Need Metrics - Go beyond Jobs-to-be-done

After establishing the Job-to-be-done Hierarchy, CFI goes into qualitative in-depth exploration interviews. We want to learn in these interviews the needs and expectations that people have when trying to get a job done.



In qualitative in-depth interviews with people of the target group (in this case physicians and nurses), we explore the Job-to-be-done Hierarchy . In the example of point of care testing case, the outcome was a list of 100 - 200 Need Metrics.


Only Need Metrics make Jobs-to-be-done actionable. Need Metrics are very precise statements that follow a clear syntax and must meet certain standards, such as natural language, being solution-free or containing a precise unit and a clarifying context.


Here is an example of a Need Metric:


that it takes as few steps as possible to order tests




Quantitative validation

The beauty about Need Metrics is that customers can rate them, because they are solution-agnostic and come from the customers themselves. The validation will give confidence and comfort in decision making. In the case of point of care testing, physicians and nurses rated each a set of 90 Need Metrics in terms of importance and satisfaction. Some of those Need Metrics were the same for both target groups. Some were specific to nurses or physicians.


The Customer Value Map

The result of the quantification can be presented in form of a Value Map. Each dot on the map represents a Need Metric. The x-axis is the importance rating (from 0-10) and the y-axis their fulfilment rating (from 0-10) with existing solutions.


Those Need Metrics in the bottom right corner, i.e. highly important but not satisfied metrics, are Pain Points.


Pain points are those Need Metrics that are important to the customer but the satisfaction with the existing solutions to get the job done is low.

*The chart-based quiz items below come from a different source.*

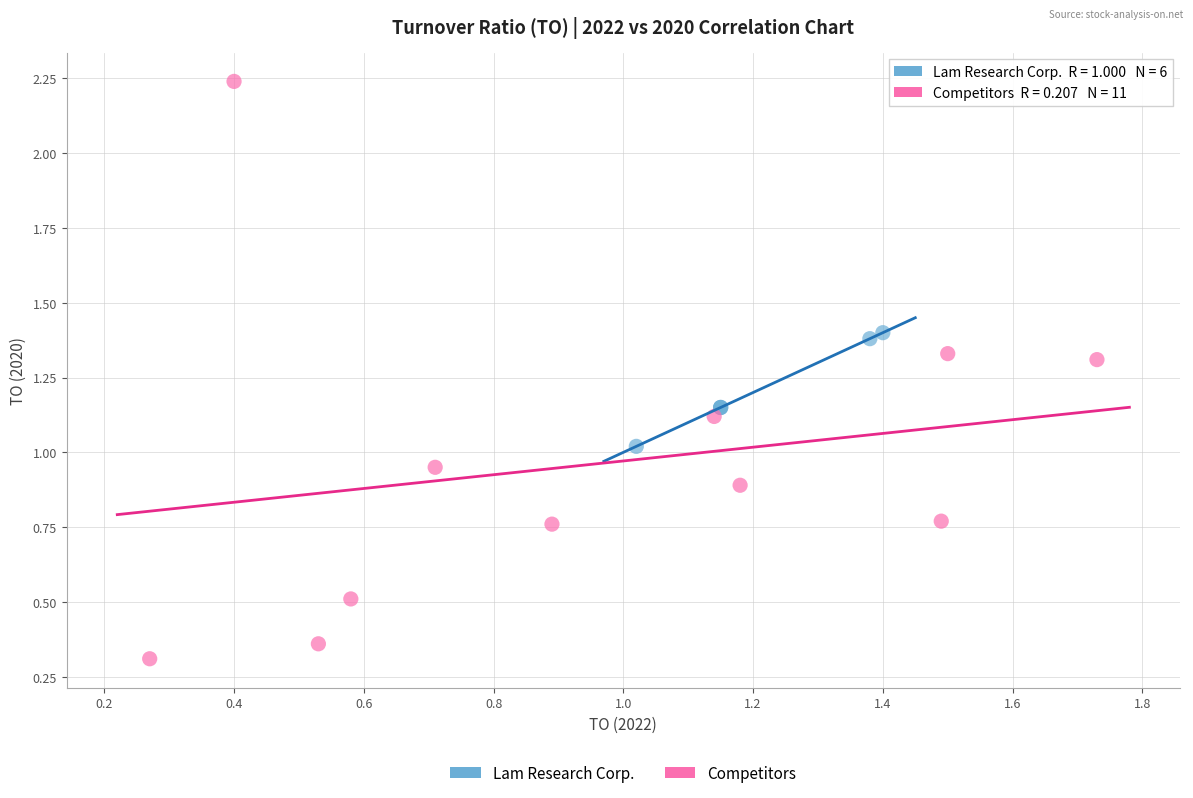

Which series reaches the minimum Y coordinate?

Competitors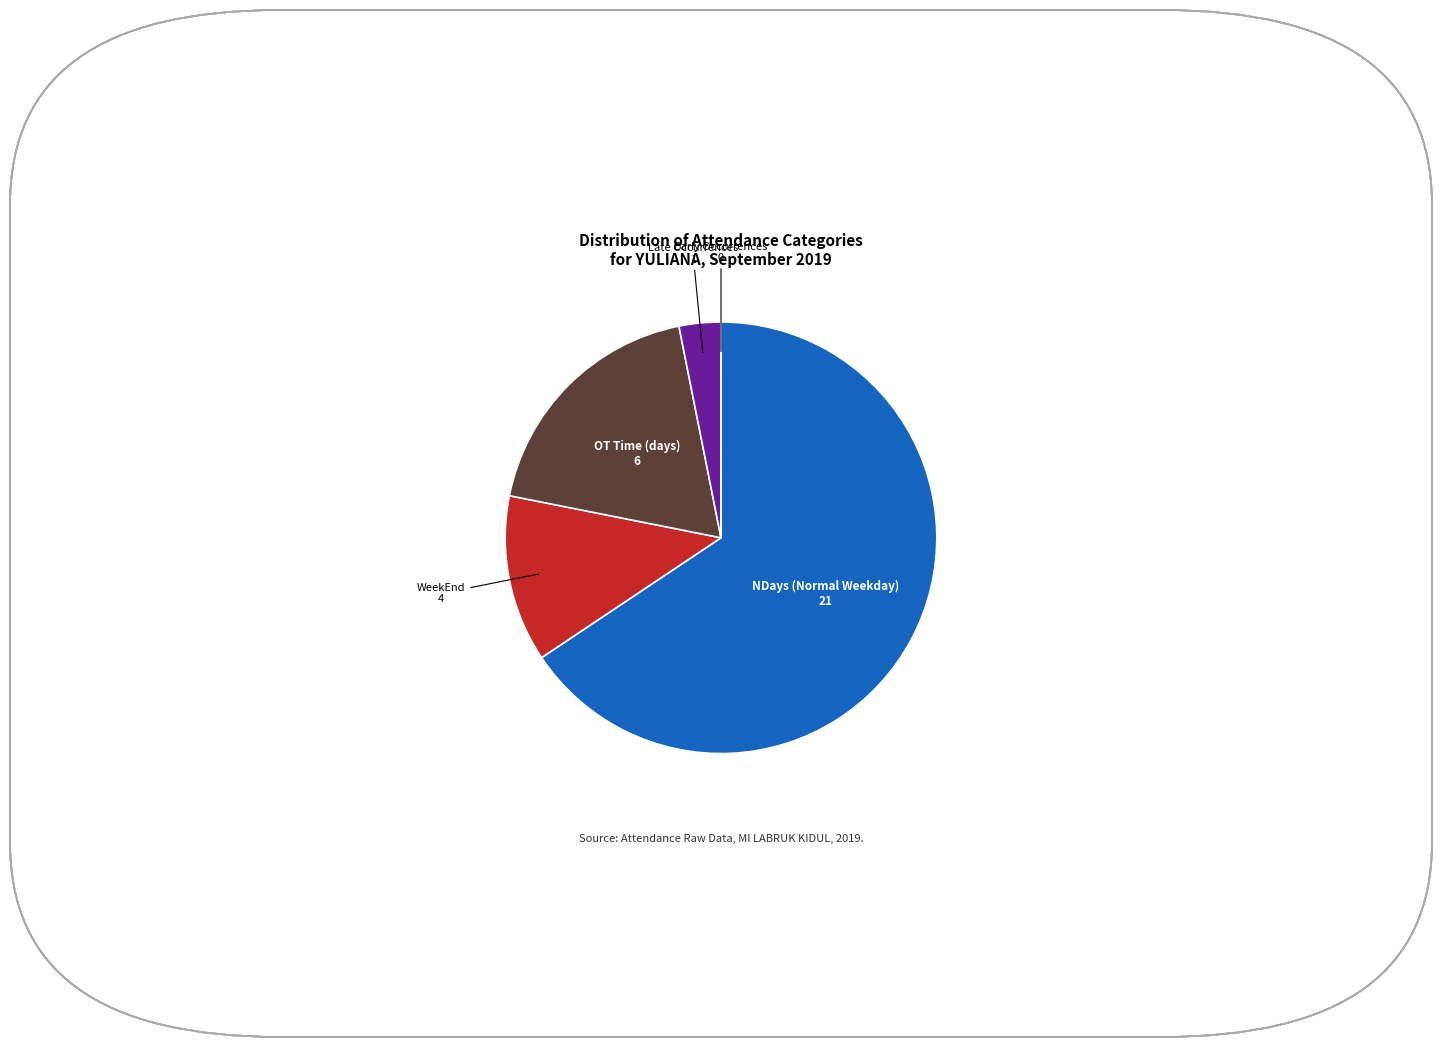

Is there any slice that represents more than half of the pie?

Yes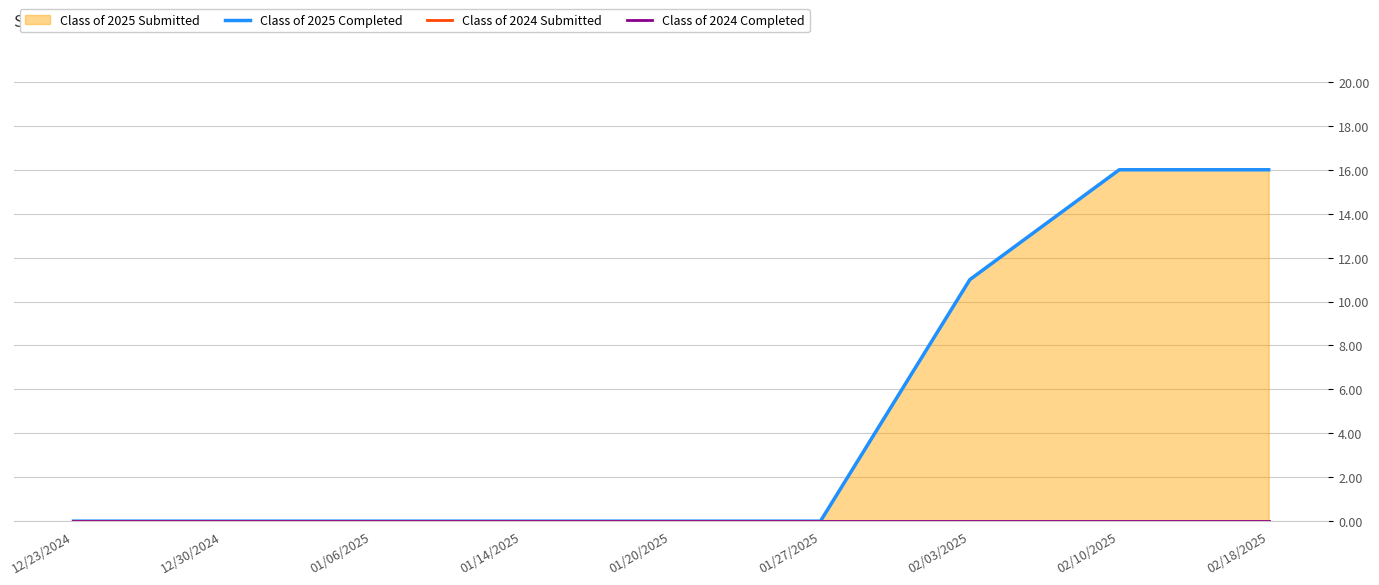

What is the spread (max minus min) of values at 02/10/2025?

16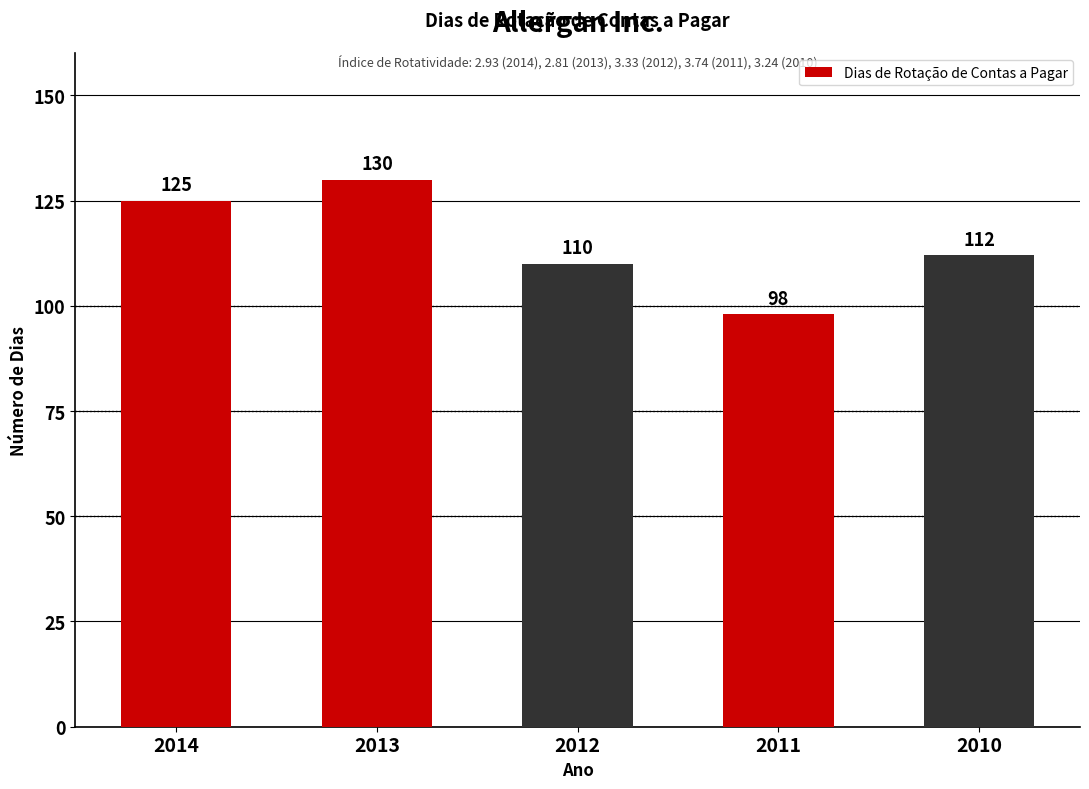

At which label does the data first exceed 112?

2014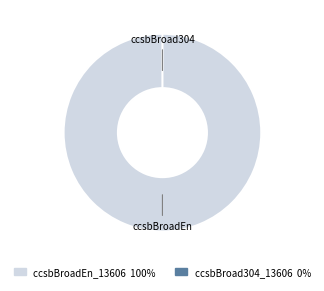

Is there a majority slice in this chart?

Yes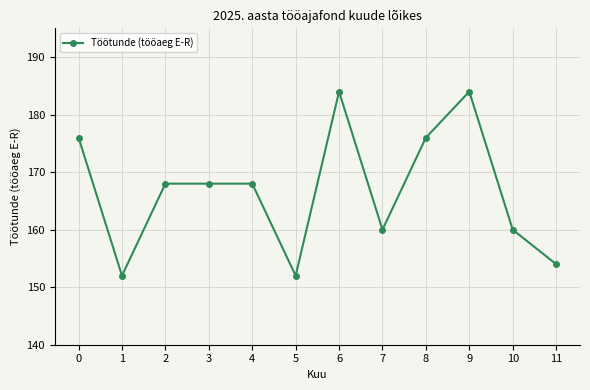

True or false: the data has more than 0 interior local peaks.

True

The Pain Points are the golden nuggets

Discovering Need Metrics usind Jobs-to-be-done during stakeholder interviews and validating them quantitatively reveals the most relevant unsolved problems - or Pain Points - of stakeholders. Beyond being quantitatively validated, they are granular and solution-agnostic, thus an ideal fact-base for matching solution ideas to needs.


Knowing the Pain Points allows innovators to know which solutions will win: Those that address Pain Points better than existing solutions.


So, stop guessing what your stakeholder's Pain Points are. Start to aim for the winning ideas by applying Jobs-to-be-done.